GOAL: Please rewrite everything below from "phylum: Tracheophyta" down to "elevation (m): 650", substituting "date collected" for "collection date" and leaving all else unchanged.

AVAILABLE RECORDS:
## Begin
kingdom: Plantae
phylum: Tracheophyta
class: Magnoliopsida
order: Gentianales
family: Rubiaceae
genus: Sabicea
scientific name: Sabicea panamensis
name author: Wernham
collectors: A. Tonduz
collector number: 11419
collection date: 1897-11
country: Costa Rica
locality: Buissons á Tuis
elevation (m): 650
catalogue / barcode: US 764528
## End
## Begin
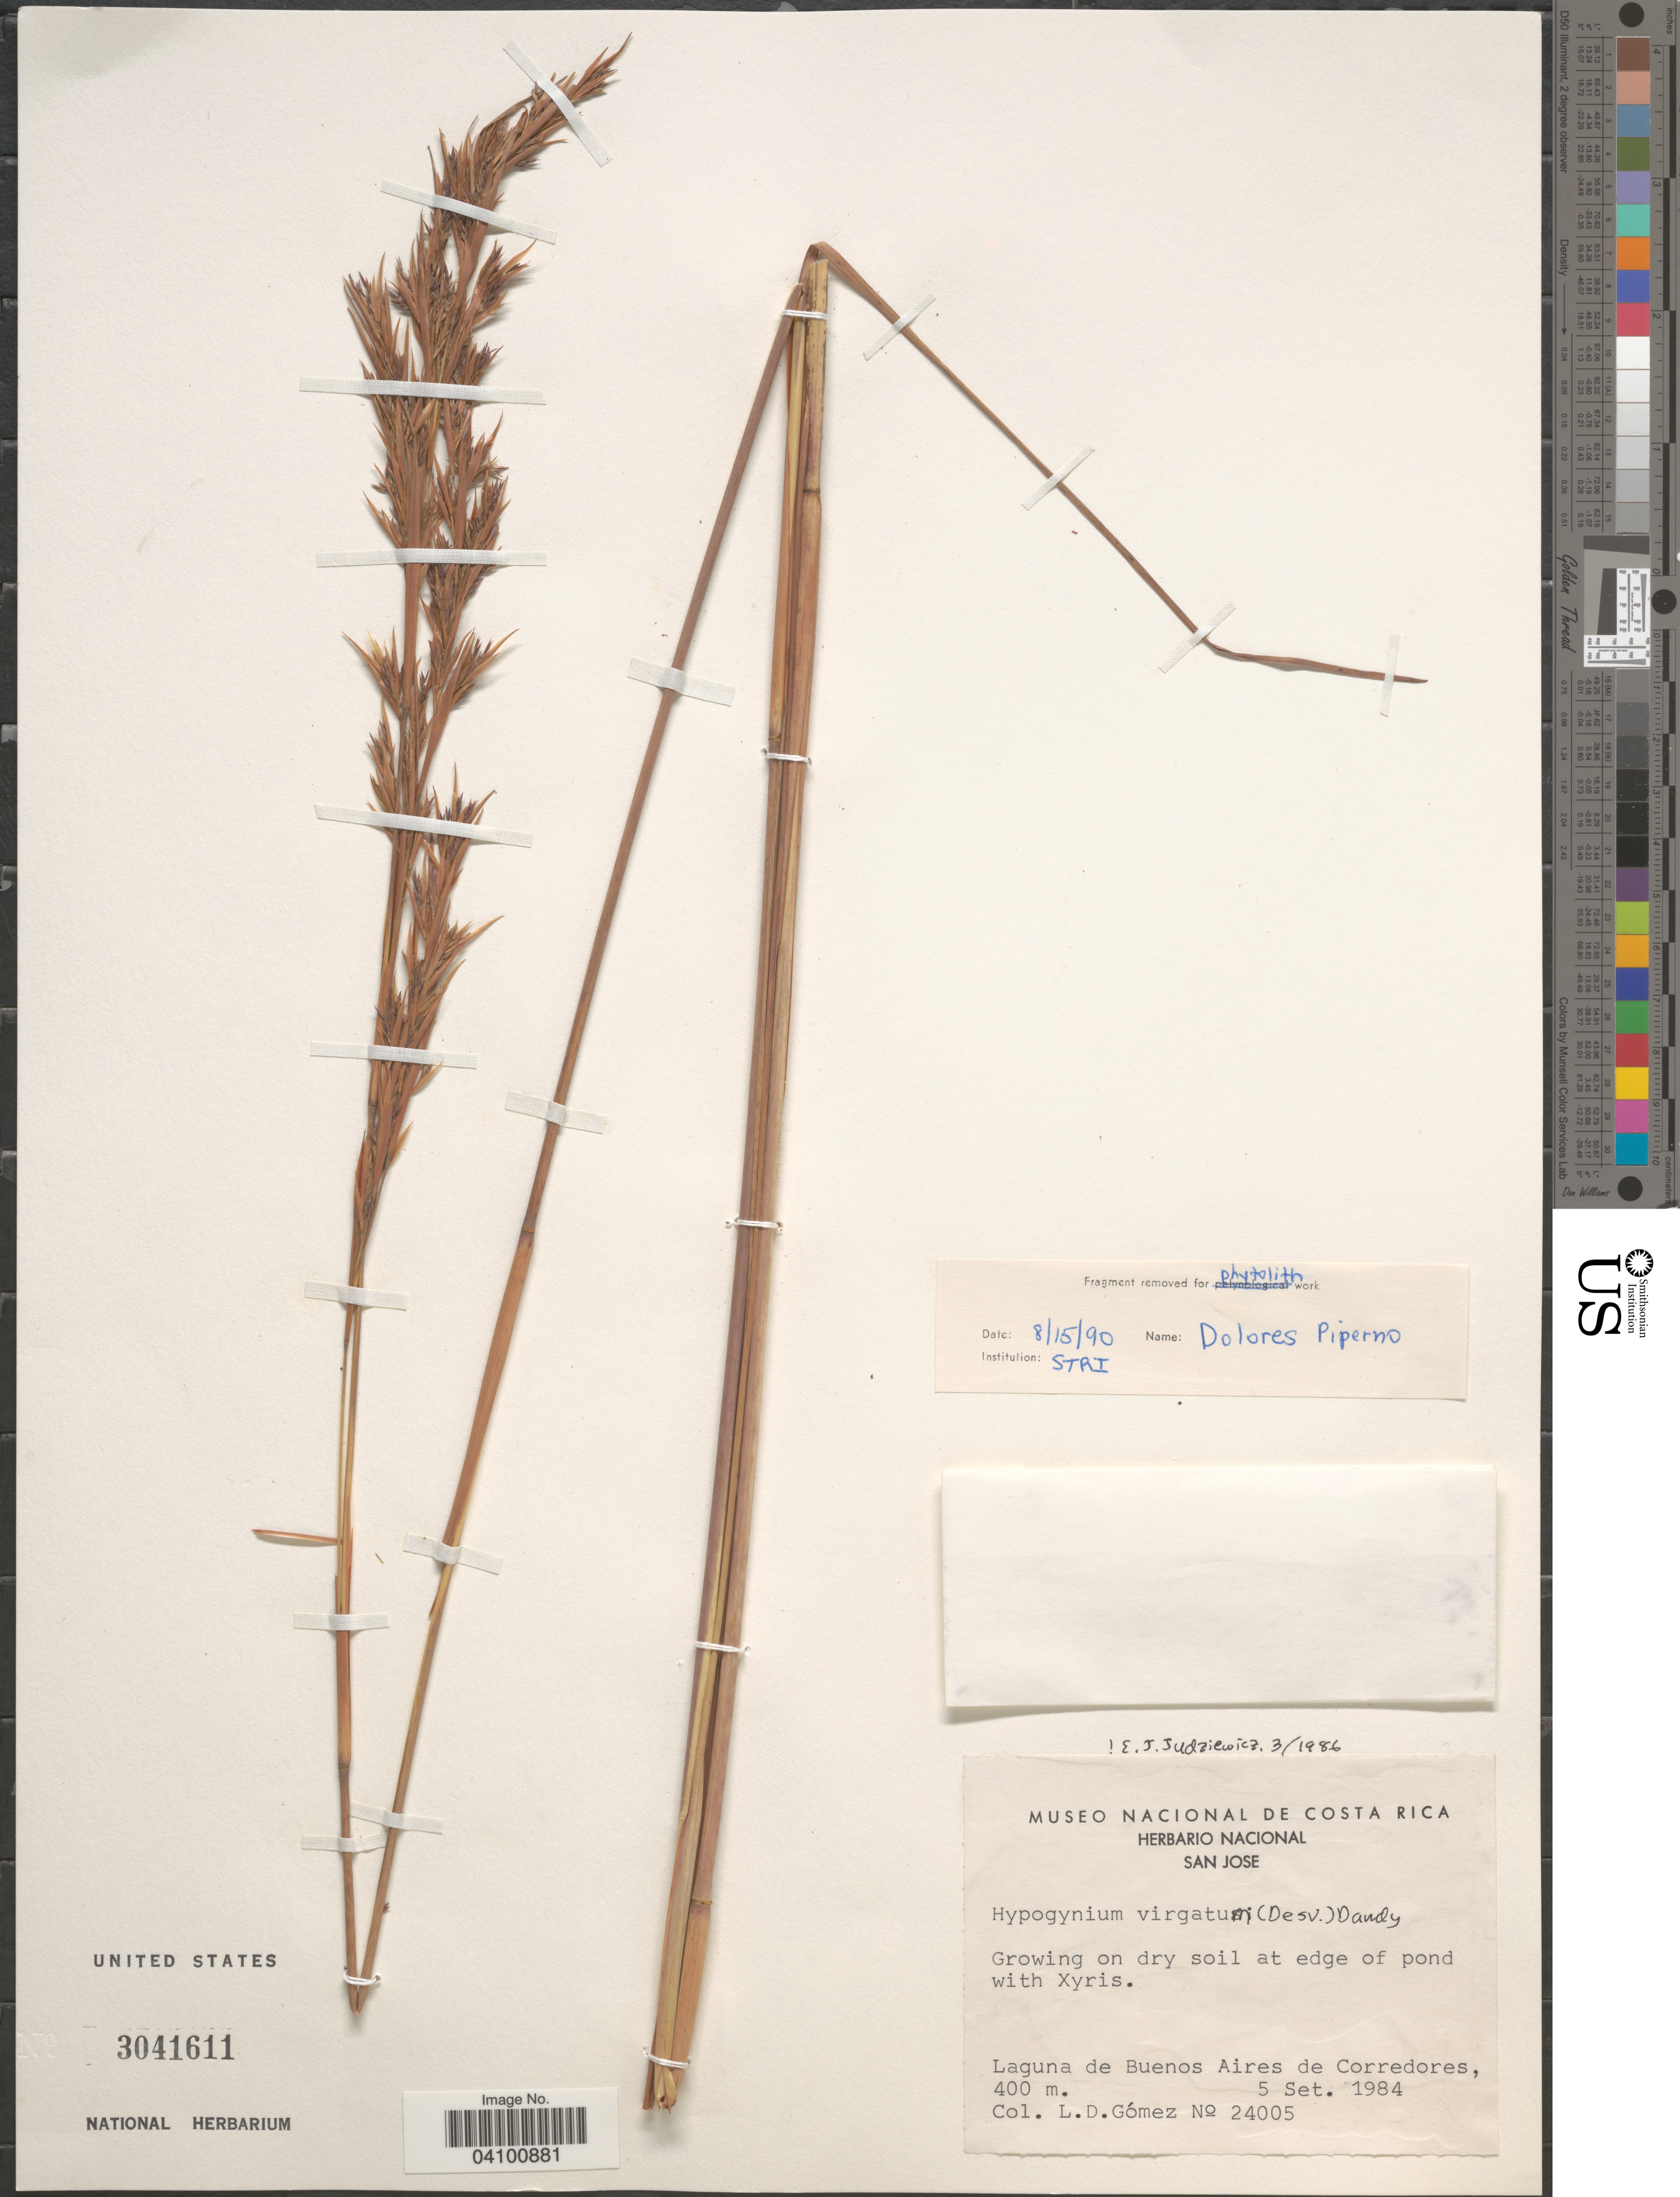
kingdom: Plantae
## End
## Begin
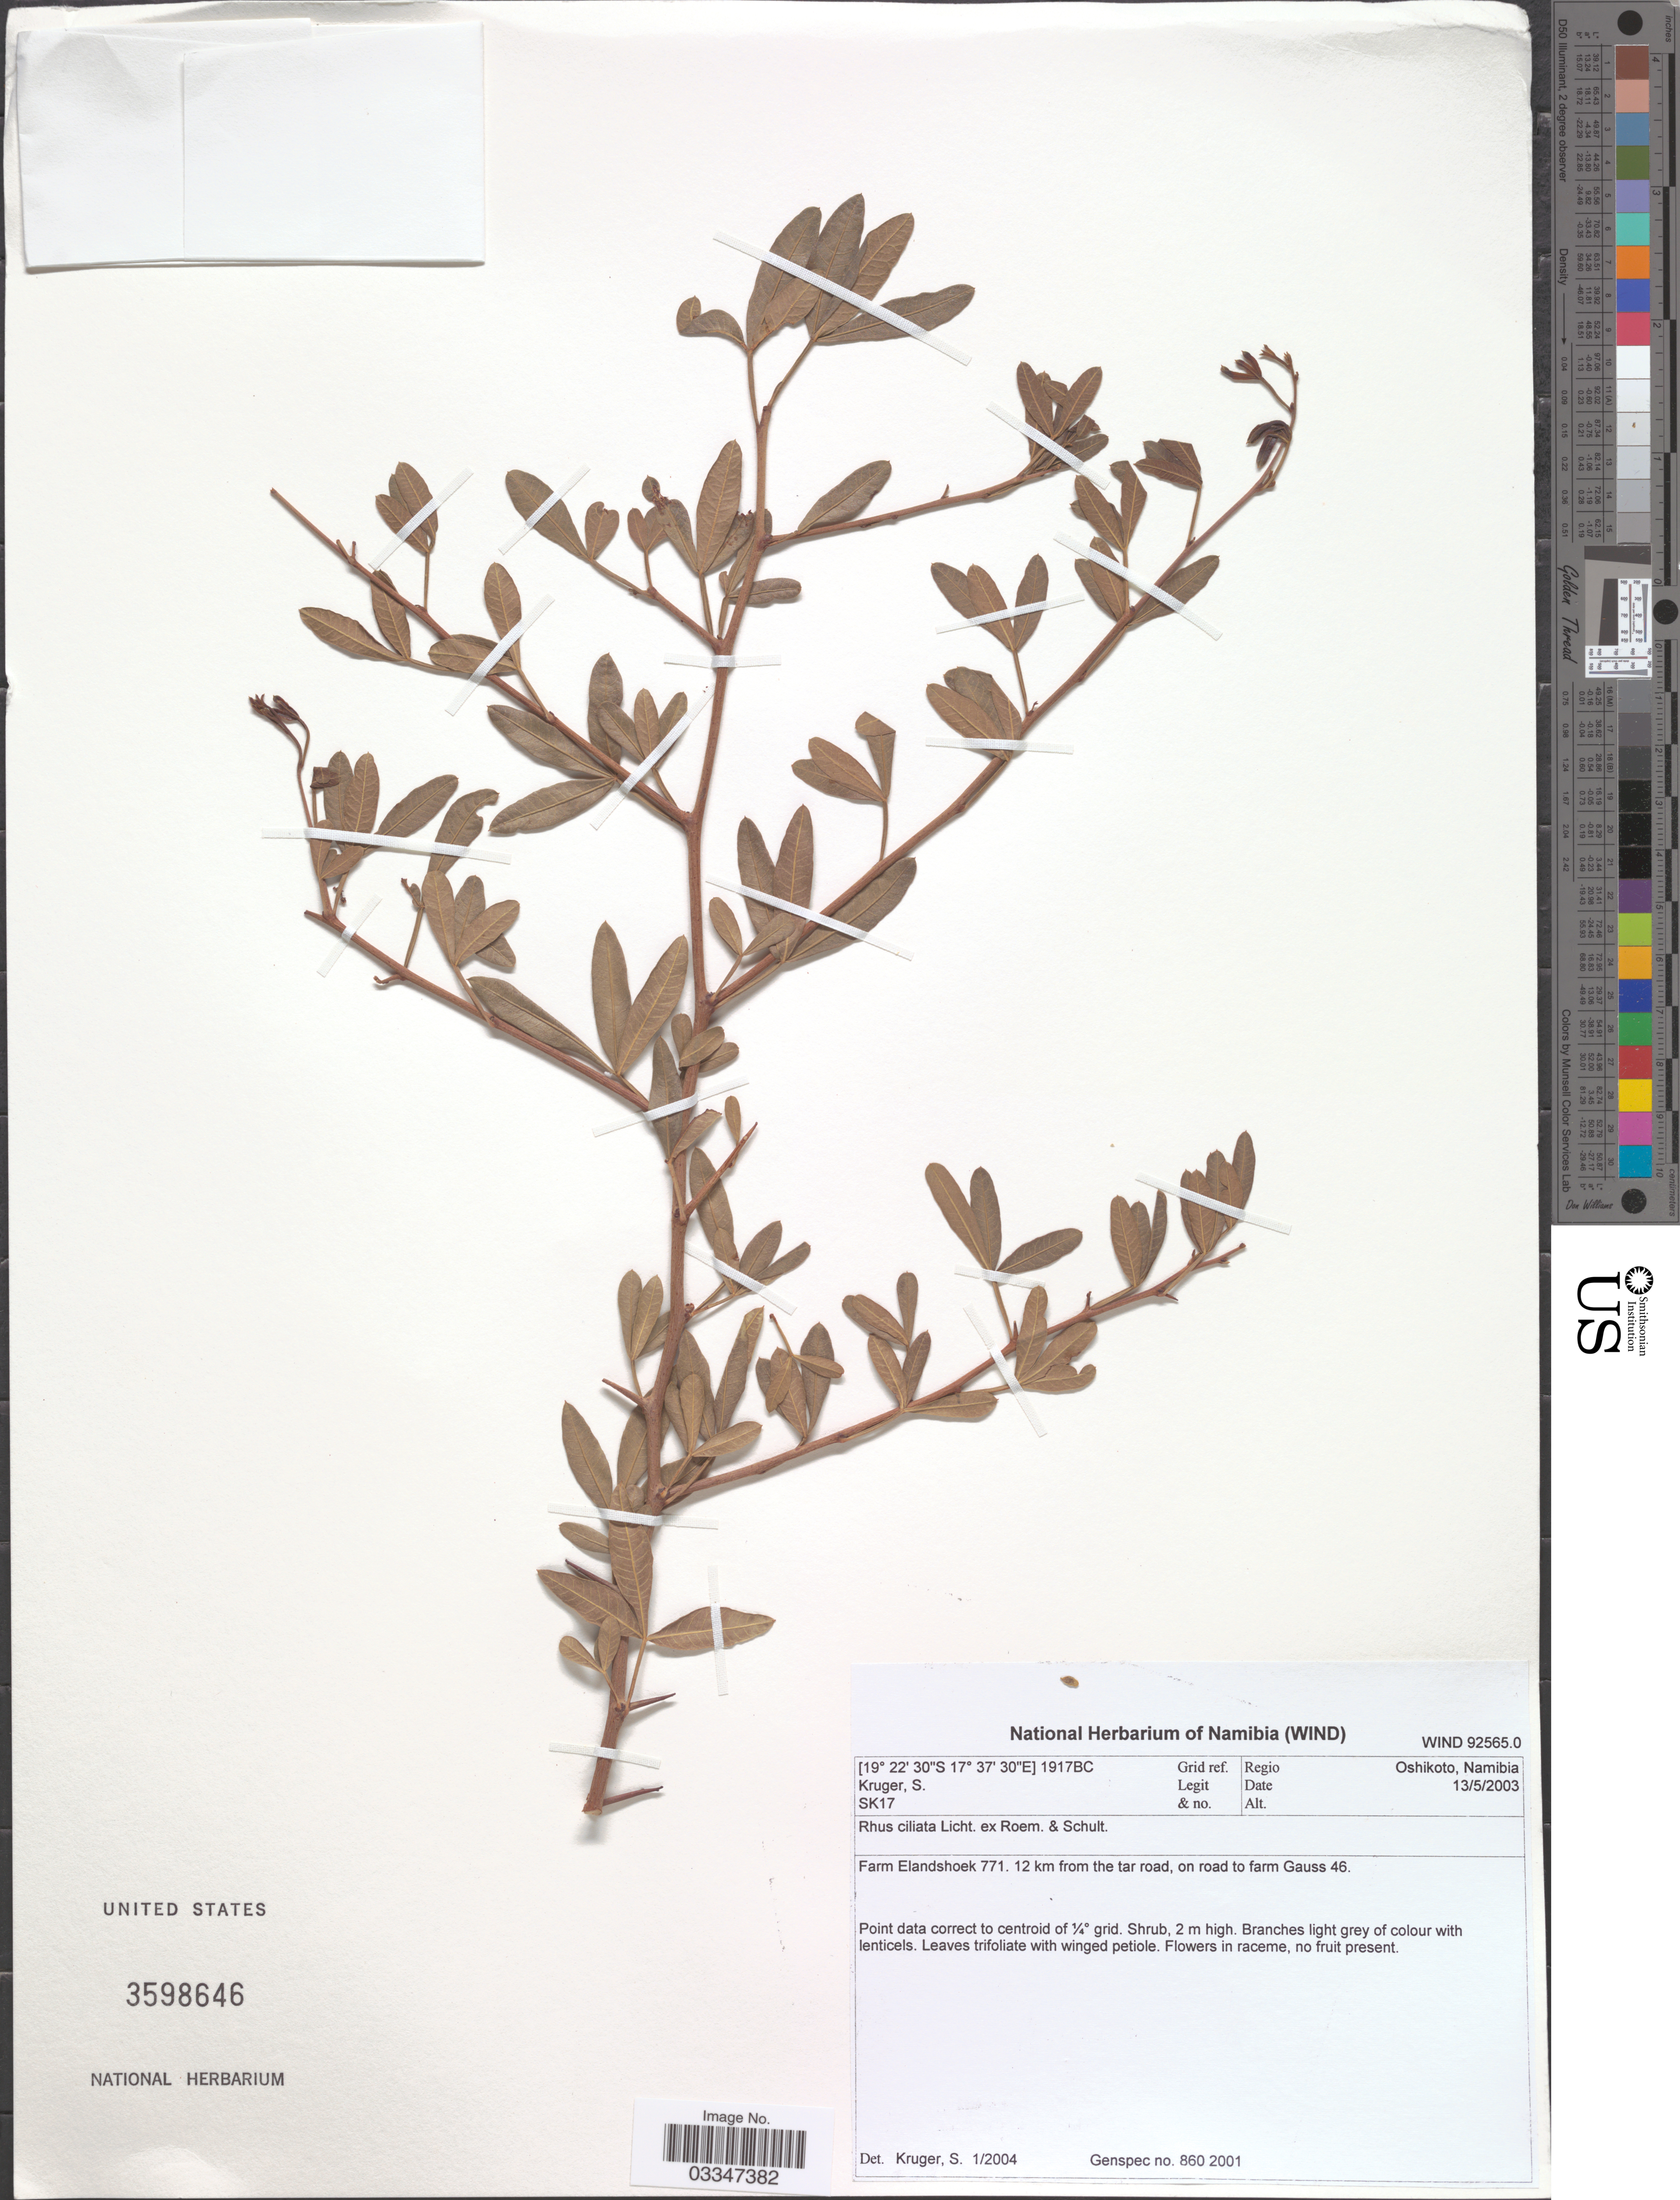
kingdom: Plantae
## End
COMPLETE ANSWER:
phylum: Tracheophyta
class: Magnoliopsida
order: Gentianales
family: Rubiaceae
genus: Sabicea
scientific name: Sabicea panamensis
name author: Wernham
collectors: A. Tonduz
collector number: 11419
date collected: 1897-11
country: Costa Rica
locality: Buissons á Tuis
elevation (m): 650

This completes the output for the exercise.